SOURCE TEXT ::

On my first visit to the Mayan Grill, I had the Tacos al Pastor. This arrives as piles of marinated pork on rounds of soft corn or flour tortillas. Bits of mint, a dash of lime and a hunk of pineapple complete the ensemble. Any resemblance to Taco Bell’s tacos is purely coincidental. Each ingredient lends its voice in such a way that you stop and savour; the sweetness of the pineapple and the savoury of the pork, the tartness of the lime; it’s all here. You can tell the tastes apart, even as they merge together.
Yesterday, I had the chicken enchiladas which, in lesser Mexican restaurants, is usually an excuse to slather on the cheese and the sauce, but that wasn’t the case here. We were not overpowered with cheese or sour cream. The chicken was cooked well and in good proportion, and the flour tortillas were coated with tangy green salsa. Again, the divergent flavors forced me to stop and savour.

PARTS OF THE EXERCISE ::
A - From the Mayan Grill review, list every ingredient it names in the Tacos al Pastor.
B - Write the next part of the Mayan Grill review, starting after its last sentence.

DATA EXTRACT ::
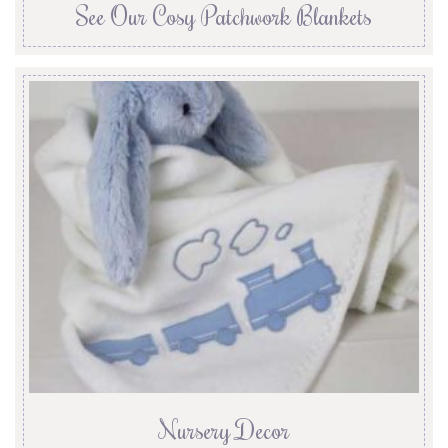
See Our Cosy Patchwork Blankets
Nursery Decor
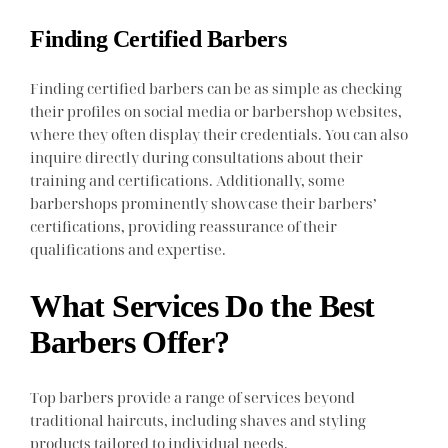
Finding Certified Barbers
Finding certified barbers can be as simple as checking
their profiles on social media or barbershop websites,
where they often display their credentials. You can also
inquire directly during consultations about their
training and certifications. Additionally, some
barbershops prominently showcase their barbers’
certifications, providing reassurance of their
qualifications and expertise.
What Services Do the Best
Barbers Offer?
Top barbers provide a range of services beyond
traditional haircuts, including shaves and styling
products tailored to individual needs.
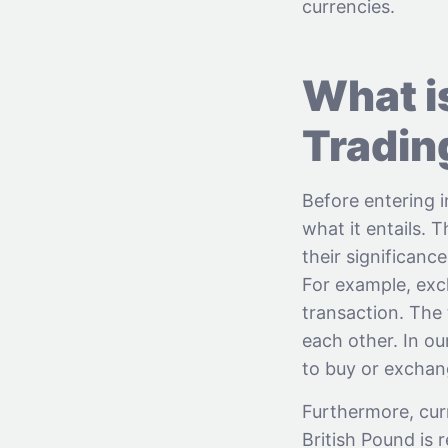
currencies.
What i
Tradin
Before entering 
what it entails. 
their significanc
For example, exc
transaction. The 
each other. In o
to buy or excha
Furthermore, cur
British Pound is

ANSWERS TO THIS EXERCISE ::
A -
- Marinated pork
- Soft corn or flour tortillas
- Mint
- Lime
- Pineapple

B -
My mother-in-law has been to a number of Mexican restaurants across North America, including small joints in Mexico, and she called the Mayan Grill the best Mexican restaurant she’d ever visited. You might have a little trouble believing such high praise, but I can tell you that the Mayan Grill changed my opinion of Mexican cuisine. And you can’t get much better than that.
The Mayan Grill is located at 960 King Street East in Cambridge, downtown Preston.